Каждое воскресенье (вместо того чтобы идти в церковь) он пускал к себе в квартиру огромного соседа — с почти бело-лысой головой, и тот аккуратно мочился по всем четырем углам. Таков был ритуал вечного новоселья.
Но Альфред не очень любил ритуалы. Десять лет назад в Европе он написал манускрипт «Смерть в двадцатом веке» и был жизнерадостен, но с тех пор, как приехал в Америку, обетованную страну, он ничего не писал, кроме статей. Он знал, что, если не реализует себя и не будет зарабатывать тысячу долларов в месяц, у него отнимется ум. А у него не было двух умов.
В сущности, в последние месяцы у него уже не было ни одного ума.
Это началось с ноги, когда он проснулся на кровати и стал кричать. Кричал он не помня самого себя. Но потом прислушался и заметил, что кричит уже не своим голосом. Голос был явно чужой. Он выпучил глаза: зеркало было застлано тьмой.
И тогда в нем из глубин его существа стала подниматься превращенная в душу черная тень. Тень росла и росла, отнимая у него прежнее существование. Маратов стал маленький, как абсолютный идиот, и оказался внутри своего черного существа, которое разрослось почти до потолка, так что исчезли тараканы.
И тень выла забытым нечеловеческим голосом, уничтожив его прежний ум и ощущение себя.
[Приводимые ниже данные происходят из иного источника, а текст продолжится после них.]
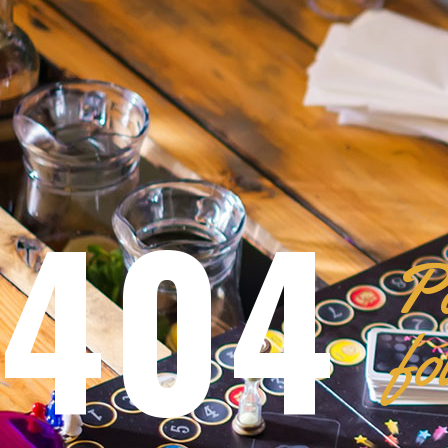
404
Pa
fo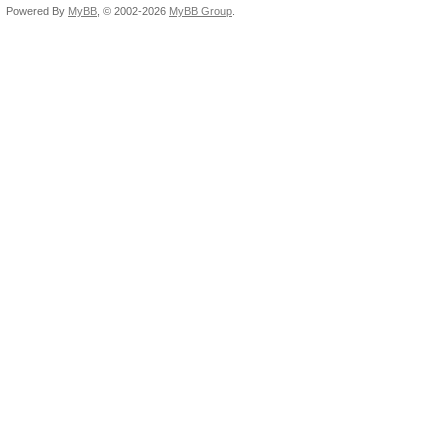
Powered By
MyBB
, © 2002-2026
MyBB Group
.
От себя почти ничего не осталось.
Было страдание. Невероятное, чудовищное страдание. Ибо где-то на периферии прежнее сознание Маратова оставалось — и мучилось и корчилось, — страшась разрастающегося изнутри черного существа, которое выло не своим голосом.
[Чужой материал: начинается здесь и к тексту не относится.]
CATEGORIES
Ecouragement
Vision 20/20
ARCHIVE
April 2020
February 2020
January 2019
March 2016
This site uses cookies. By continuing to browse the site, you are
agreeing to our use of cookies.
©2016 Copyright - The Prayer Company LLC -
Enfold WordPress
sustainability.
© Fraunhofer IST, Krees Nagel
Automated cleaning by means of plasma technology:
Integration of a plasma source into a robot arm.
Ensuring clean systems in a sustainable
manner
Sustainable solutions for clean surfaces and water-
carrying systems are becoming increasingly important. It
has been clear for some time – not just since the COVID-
Это вой путал Маратова, ибо он означал подмену его самого.
Черная тень ползла по бытию Альфреда, убивая его своим бессмысленным ужасом…
Сегодня у Маратова был праздник. Он съел котлету, а последнее видение изнутри черного существа было два дня назад. Он отдыхал.
Но внезапно «оно» опять возникло. Это был блеск черного взрыва, все бытие, вся реальность которого была заполнена сумасшествием и бесконечным — без вселенских границ — ужасом перед жизнью. Тысяча рук, как волосы, вставшие дыбом, выплеснулись из черной тени наружу.
Сознание, слившись с черной тенью, орало изнутри:
— Я не могу больше, не могу. Не могу!
Черная тень была полна ужаса не только перед этой жизнью, а перед всей. Эта казалась ей продолжением потустороннего ада — словно большая часть Нью-Йорка стала невидима.